Speaking of which, we decided to skip the Peter Ustinov rendition of Death on the Nile, and went straight for the David Suchet version on Monday. I think Suchet has the edge over Ustinov; probably not intrinsically, but the films do have a rather middling quality. In this case James Fox excellently matched the David Niven character; whilst the other characters were generally better portrayed in the Suchet version, I have to admit preferring Angela Lansbury in the Ustinov version as the drunken authoress (in which she refers to the detective as 'Monsieur Porrage' throughout) - overacting at its best. I don't know which is more faithful to the book.

We also had the opportunity to see The Tailor of Panama which I do like, even though it is a pastiche of Our Man in Havana. I forget whether the British Ambassador had a name, but as portrayed by John Fortune, we might as well call him Sir George Parr.

A Brief History of Hawking

Yesterday's BBC2 drama Hawking was far better than I had expected. I had read that Hawking's verdict of Peter Moffatt's original script was that there wasn't enough science in it, and maybe the correction tipped the balance in favour for me. The duplexing between theory (Hawking/Penrose) and observation (Penzias/Wilson) worked very well, though whether it was clear to anyone who didn't know the basic story is another matter. Hawking's diagnosis with Motor Neurone Disease was kept in proportion: an important part of the story, but not the only part.

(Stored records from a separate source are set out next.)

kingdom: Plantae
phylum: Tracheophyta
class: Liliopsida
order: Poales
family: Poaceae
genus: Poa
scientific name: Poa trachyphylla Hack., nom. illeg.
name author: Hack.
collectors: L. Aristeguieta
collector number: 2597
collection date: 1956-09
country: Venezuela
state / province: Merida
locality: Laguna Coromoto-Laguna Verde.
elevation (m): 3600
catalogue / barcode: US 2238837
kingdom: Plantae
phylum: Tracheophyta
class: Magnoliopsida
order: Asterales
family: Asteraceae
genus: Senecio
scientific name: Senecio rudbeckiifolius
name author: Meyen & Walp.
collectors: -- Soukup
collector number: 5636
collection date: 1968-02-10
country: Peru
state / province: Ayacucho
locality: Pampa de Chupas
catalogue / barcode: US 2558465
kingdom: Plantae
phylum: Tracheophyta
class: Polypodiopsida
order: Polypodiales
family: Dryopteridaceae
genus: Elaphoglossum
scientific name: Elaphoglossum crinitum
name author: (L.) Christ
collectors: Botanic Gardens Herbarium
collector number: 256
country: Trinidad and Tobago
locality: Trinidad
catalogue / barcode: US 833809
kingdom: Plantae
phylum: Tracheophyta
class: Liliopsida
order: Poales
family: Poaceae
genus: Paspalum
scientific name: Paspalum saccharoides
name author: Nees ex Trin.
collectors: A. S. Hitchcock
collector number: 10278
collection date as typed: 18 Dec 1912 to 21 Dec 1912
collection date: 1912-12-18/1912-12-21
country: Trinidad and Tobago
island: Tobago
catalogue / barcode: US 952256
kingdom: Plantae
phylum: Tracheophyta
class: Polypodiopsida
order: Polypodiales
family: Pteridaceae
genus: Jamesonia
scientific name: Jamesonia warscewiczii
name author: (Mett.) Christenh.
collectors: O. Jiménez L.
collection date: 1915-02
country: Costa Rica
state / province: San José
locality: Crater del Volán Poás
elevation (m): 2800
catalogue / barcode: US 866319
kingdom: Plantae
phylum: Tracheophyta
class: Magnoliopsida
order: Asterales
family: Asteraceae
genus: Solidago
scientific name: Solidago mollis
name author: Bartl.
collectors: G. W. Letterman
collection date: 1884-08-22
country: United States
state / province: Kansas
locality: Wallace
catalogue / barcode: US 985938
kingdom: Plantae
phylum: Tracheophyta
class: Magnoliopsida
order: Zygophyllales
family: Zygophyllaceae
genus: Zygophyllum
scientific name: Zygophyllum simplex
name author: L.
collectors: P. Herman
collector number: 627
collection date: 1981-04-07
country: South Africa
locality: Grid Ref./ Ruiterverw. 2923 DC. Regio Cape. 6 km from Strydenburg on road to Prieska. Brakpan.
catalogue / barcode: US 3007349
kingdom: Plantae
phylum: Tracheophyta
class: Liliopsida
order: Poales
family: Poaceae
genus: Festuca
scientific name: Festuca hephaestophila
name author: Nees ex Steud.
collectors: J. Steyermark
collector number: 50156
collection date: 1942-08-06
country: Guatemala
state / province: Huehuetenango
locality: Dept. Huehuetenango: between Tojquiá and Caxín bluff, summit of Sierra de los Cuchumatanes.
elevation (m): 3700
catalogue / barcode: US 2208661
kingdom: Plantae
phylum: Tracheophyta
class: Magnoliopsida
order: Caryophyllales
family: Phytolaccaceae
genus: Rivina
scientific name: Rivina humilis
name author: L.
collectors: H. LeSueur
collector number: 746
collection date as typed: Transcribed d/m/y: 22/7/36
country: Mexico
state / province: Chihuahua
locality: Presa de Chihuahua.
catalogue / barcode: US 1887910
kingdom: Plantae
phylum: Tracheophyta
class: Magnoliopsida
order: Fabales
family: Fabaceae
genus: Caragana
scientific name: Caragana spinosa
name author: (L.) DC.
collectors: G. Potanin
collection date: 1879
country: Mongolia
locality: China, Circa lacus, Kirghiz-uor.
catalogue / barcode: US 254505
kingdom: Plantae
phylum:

The problem with Hawking is that his physical condition makes it very difficult for most people to make objective judgements about the quality of his work - in essence, the Jacqueline du Pre problem (was she the greatest cellist ever? or was part of her fame due to her battle with Multiple Sclerosis?). The BBC4 documentary following the programme attempted to find a balance, with some success. In particular, A Brief History of Time came in for some criticism. It's fair to point out that probably 50% of the book constitutes a Hawking manifesto for the universe rather than generally accepted theory, which isn't made as clear as it might be. It is also true that it isn't an easy read, compared to other "popular" authors such as Paul Davies, John Gribbin, or Martin Rees. On the other hand, Hawking does go further than most popular authors, and tries to express very complex ideas in his book in a non-patronising way. Can anyone offer a better explanation of imaginary time?